Questions to answer:
a – In the Maynard Institute archives text, what share of all U.S. pregnancy terminations is attributed to African-American women?
b – Echo word for word the passage of the Maynard Institute archives text that runs from "Anti-abortion advocates stand" to "Philadelphia Police Department)".

Text provided:
__________________________________________________

Maynard Institute archives

A Shocking, Undercovered Story of Crime, Class, Race

African American Abortion Doctor on Trial in Philly

Journalist-Turned-Car Dealer and Other Personal Stories

J-Professor Tracks Gang Legacy of Central America’s Wars

Irish Nanny’s Illegal Status Doesn’t Rate Top Billing

Rand Paul’s Speech at Howard U. Called a Dud

“42” Film Captures the Hero, but Maybe Not the Human

Public Broadcasting Said Underfunded for Covering Gun Violence

Short Takes

Anti-abortion advocates stand outside abortionist Kermit Gosnell's "Women's Medi

African American Abortion Doctor on Trial in Philly

Two years ago, a headline writer wrote this over a story by Lynette Holloway for the Root: “Abortion doctor Kermit Gosnell has been charged with eight counts of murder. Both sides of the abortion debate are having a field day with this case. But what happens to poor women of color facing unwanted pregnancies?”

Dr. Kermit Gosnell (Credit: Philadelphia Police Department)

Holloway wrote, “The grisly murders and gruesome discoveries inside Kermit B. Gosnell’s West Philadelphia abortion clinic leave one wondering what would make mostly poor, minority women so desperate that they would utilize his filthy clinic, where body parts of dead fetuses allegedly were stored in jars that lined the shelves of the macabre scene.”

She included this figure: “Overall, African-American women account for 36.4 percent of all pregnancy terminations in the United States, although blacks make up only 13 percent of the population, according to the Centers for Disease Control and Prevention.”

Now Gosnell, himself African American, is on trial, and in the last two days the Internet has seen a dramatic rise in commentary asking why the Philadelphia case hasn’t received national media attention.

__________________________________________________

Supplied material:
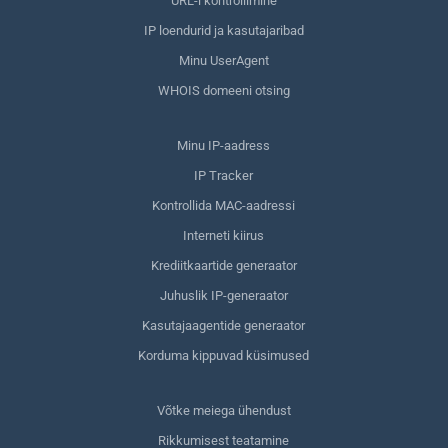
URL-i kontrollimine
IP loendurid ja kasutajaribad
Minu UserAgent
WHOIS domeeni otsing
Minu IP-aadress
IP Tracker
Kontrollida MAC-aadressi
Interneti kiirus
Krediitkaartide generaator
Juhuslik IP-generaator
Kasutajaagentide generaator
Korduma kippuvad küsimused
Võtke meiega ühendust
Rikkumisest teatamine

__________________________________________________

Task-by-task answers:
a – 36.4 percent

b –
Anti-abortion advocates stand outside abortionist Kermit Gosnell's "Women's Medi

African American Abortion Doctor on Trial in Philly

Two years ago, a headline writer wrote this over a story by Lynette Holloway for the Root: “Abortion doctor Kermit Gosnell has been charged with eight counts of murder. Both sides of the abortion debate are having a field day with this case. But what happens to poor women of color facing unwanted pregnancies?”

Dr. Kermit Gosnell (Credit: Philadelphia Police Department)